Dal Vangelo secondo Luca
Lc 12,49-53
In quel tempo, Gesù disse ai suoi discepoli:
«Sono venuto a gettare fuoco sulla terra, e quanto vorrei che fosse già acceso! Ho un battesimo nel quale sarò battezzato, e come sono angosciato finché non sia compiuto!
Pensate che io sia venuto a portare pace sulla terra? No, io vi dico, ma divisione. D’ora innanzi, se in una famiglia vi sono cinque persone, saranno divisi tre contro due e due contro tre; si divideranno padre contro figlio e figlio contro padre, madre contro figlia e figlia contro madre, suocera contro nuora e nuora contro suocera».
Parola del Signore.
Commenti di don L. M. Epicoco:
“Sono venuto a gettare fuoco sulla terra, e quanto vorrei che fosse già acceso!(…) Pensate che io sia venuto a portare pace sulla terra?
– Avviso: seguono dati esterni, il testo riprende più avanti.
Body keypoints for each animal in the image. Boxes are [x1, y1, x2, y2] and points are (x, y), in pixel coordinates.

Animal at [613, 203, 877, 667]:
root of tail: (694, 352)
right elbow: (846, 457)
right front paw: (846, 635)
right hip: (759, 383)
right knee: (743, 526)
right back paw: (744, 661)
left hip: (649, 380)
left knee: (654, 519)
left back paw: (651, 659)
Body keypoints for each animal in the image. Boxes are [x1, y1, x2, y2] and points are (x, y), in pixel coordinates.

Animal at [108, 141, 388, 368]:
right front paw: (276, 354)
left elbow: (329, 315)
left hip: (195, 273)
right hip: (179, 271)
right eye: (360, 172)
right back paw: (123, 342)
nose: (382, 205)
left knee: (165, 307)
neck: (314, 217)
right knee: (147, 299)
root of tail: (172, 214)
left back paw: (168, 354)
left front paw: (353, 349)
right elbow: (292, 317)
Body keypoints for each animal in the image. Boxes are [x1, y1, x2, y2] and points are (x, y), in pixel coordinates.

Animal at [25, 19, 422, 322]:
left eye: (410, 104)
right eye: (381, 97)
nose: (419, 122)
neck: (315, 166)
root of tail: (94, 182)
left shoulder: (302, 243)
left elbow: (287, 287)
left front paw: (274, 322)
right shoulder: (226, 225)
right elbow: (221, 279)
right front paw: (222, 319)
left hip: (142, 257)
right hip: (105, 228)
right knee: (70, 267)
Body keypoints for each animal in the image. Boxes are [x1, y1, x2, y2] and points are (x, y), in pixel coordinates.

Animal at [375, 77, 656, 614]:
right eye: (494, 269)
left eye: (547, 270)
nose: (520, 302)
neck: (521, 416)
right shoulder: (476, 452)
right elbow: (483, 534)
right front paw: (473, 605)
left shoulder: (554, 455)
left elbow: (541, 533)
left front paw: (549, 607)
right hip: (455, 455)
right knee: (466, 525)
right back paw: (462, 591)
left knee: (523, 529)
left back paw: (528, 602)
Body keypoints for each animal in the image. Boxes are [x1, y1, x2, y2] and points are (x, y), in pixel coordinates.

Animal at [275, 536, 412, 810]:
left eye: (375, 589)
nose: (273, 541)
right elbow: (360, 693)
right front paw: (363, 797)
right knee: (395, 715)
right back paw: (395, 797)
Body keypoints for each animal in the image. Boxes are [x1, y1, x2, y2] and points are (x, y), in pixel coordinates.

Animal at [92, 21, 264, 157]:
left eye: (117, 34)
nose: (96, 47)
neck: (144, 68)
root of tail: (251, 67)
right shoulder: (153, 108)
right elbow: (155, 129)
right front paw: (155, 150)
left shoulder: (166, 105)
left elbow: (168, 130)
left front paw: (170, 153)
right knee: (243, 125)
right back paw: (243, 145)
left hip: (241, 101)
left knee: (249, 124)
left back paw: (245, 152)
No, io vi dico, ma divisione”. Che effetto strano fanno le parole di Gesù nel Vangelo di oggi, ma in realtà hanno il sapore di quegli schiaffi salutari che delle volte servono a svegliarci da certi stati depressivi indotti dalle nostre politiche della giusta misura. Che cosa voglio dire? Semplicemente che più mi guardo intorno e più mi accorgo della quasi totale mancanza di passione. Non vedo più persone appassionate, tutti sono misuratamente poco coinvolti con la vita, con le cose da fare, con gli ideali. Non si combatte più per nulla. Ci si accomoda in una costante crisi, e in un vittimismo che ci fa essere sempre annoiati e depressi. È proprio vero, ci manca qualcosa per cui “bruciare”. Bruciare di passione, di iniziative, e perché no, anche di cadute. La pace che aneliamo è una pace finta, fatta con tutti gli antidolorifici che scoviamo. L’importante è non sentire dolore e fatica e non importa se non sono felice, l’importante è che non mi stanco troppo, che non soffro troppo, che non mi scomodo troppo. Abbiamo tirato su una generazione di infelici perché ci siamo convinti che non abbiamo le capacità di risolvere i problemi. Ci siamo dimenticati che delle volte per diventare noi stessi bisogna fare la fatica di dividersi dalla massa, di distinguerci. Non è rinnegare un padre o una madre, ma saper essere noi stessi anche al di là di loro. Non è mettere tutti d’accordo ma essere tutti vivi e sentire la vita come qualcosa di vivo. La stanza di un museo la si gestisce certamente meglio di una stanza piena di bambini, ma è quest’ultima che contiene davvero la vita mentre la prima ne può avere solo sbiadite e inestimabili tracce. Siamo musei o siamo vivi? I reperti da museo si studiano, si analizzano, si catalogano, si restaurano, ma la vita invece è fatta di scelte, tentativi, sogni per cui lottare, sofferenze da affrontare, incomprensioni da digerire.